Em caso de descumprimento de um ou mais dos requisitos, o CFCB tomará a decisão final sobre a sanção a aplicar, levando em consideração também outros fatores, como tendência de descumprimento, presença de superávit de rendimentos de futebol, previsão de curto prazo e plano de negócios de longo prazo, situação da dívida, entre outros.
Análise dos principais clubes europeus
Para evidenciar como os clubes se adequariam ao novo sistema de Fair Play Financeiro, a plataforma de dados e análises Football Benchmark analisou o desempenho financeiro de alguns dos principais clubes europeus na última temporada completa antes da pandemia (2018/19) e na última temporada totalmente impactada pela crise da saúde (2020/21). Para realizar a análise, foram selecionados os 20 melhores clubes europeus por Enterprise Value (EV), de acordo com o último relatório da Football Benchmark. Os números são baseados em informações publicamente disponíveis e estimativas para alguns custos que não estavam disponíveis. Os gráficos abaixo mostram os resultados finais da análise:
Na última temporada antes da pandemia de COVID-19, apenas 12 dos 20 principais clubes cumpririam o limite de 70% da taxa de custo do elenco, sendo o Tottenham Hotspur (42%) e o Milan (108%) os melhores e os piores desempenhos, respetivamente. No entanto, considerando o limite de 90% anunciado para 2023/24, apenas o Milan estaria acima do limite, enquanto West Ham United, Chelsea e Leicester City também estariam acima do limite de 80%.

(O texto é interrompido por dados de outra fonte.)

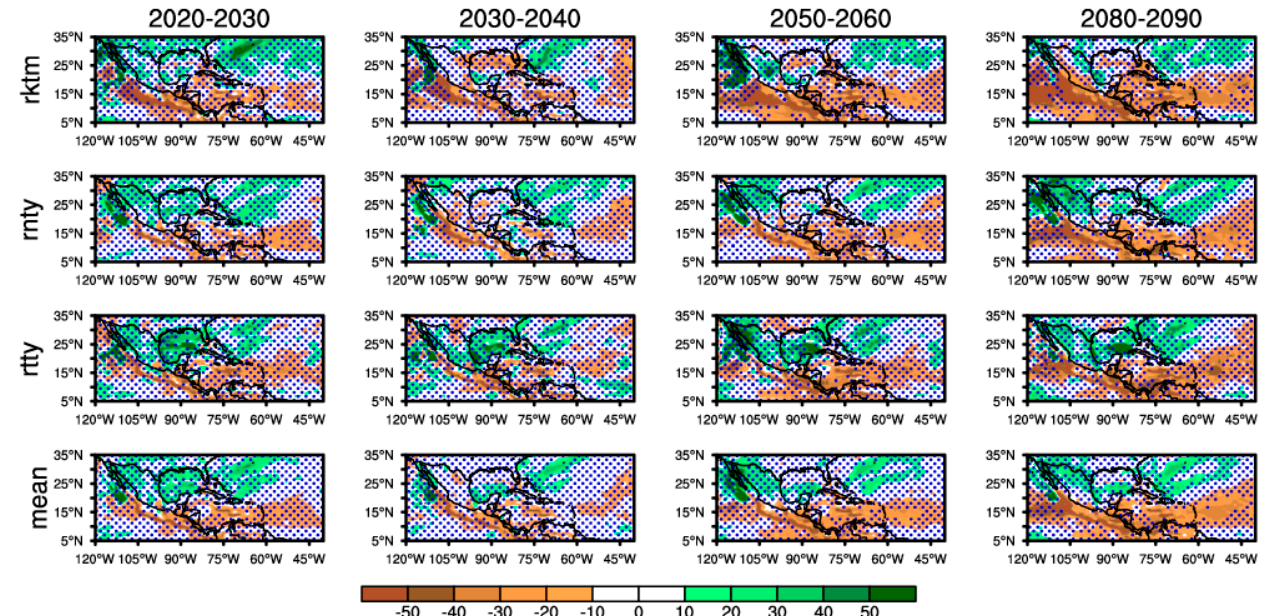
Figure 3. Mean annual percent change (%) in accumulated precipitation from May to November, defined as summer rainfall, with respect to the reference period (1990–2000). The dotted regions indicate a 95% significance level applying the Kolmogorov–Smirnov two-sample test .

Como esperado, a situação geral dos 20 clubes piorou drasticamente na temporada 2020/21: a taxa média de custo do elenco cresceu para 86%. As principais razões por trás desse desempenho financeiro são as receitas quase totalmente perdidas, não compensadas por uma diminuição proporcional nos custos do elenco, e o mercado de transferências deprimido. Apenas dois clubes, Bayern München (63%) e Real Madrid (68%), cumpriram o limite de 70%. Considerando o limite menos rigoroso de 90%, sete clubes incluídos na amostra ainda não estariam em conformidade. Os piores desempenhos seriam do Barcelona (120%), Inter de Milão (104%) e Napoli (100%).
A reabertura dos estádios, já iniciada na temporada 2021/22, e o panorama globalmente positivo em relação à pandemia nos últimos meses irão ajudar os clubes a aumentarem as suas receitas e a melhorarem parcialmente os resultados acima. Considerando o período de transição gradual anunciado pela UEFA, os clubes terão tempo para se adaptar ao novo sistema de Fair Play Financeiro, focando tanto no numerador quanto no denominador da fórmula: aumento de receita e redução de custos.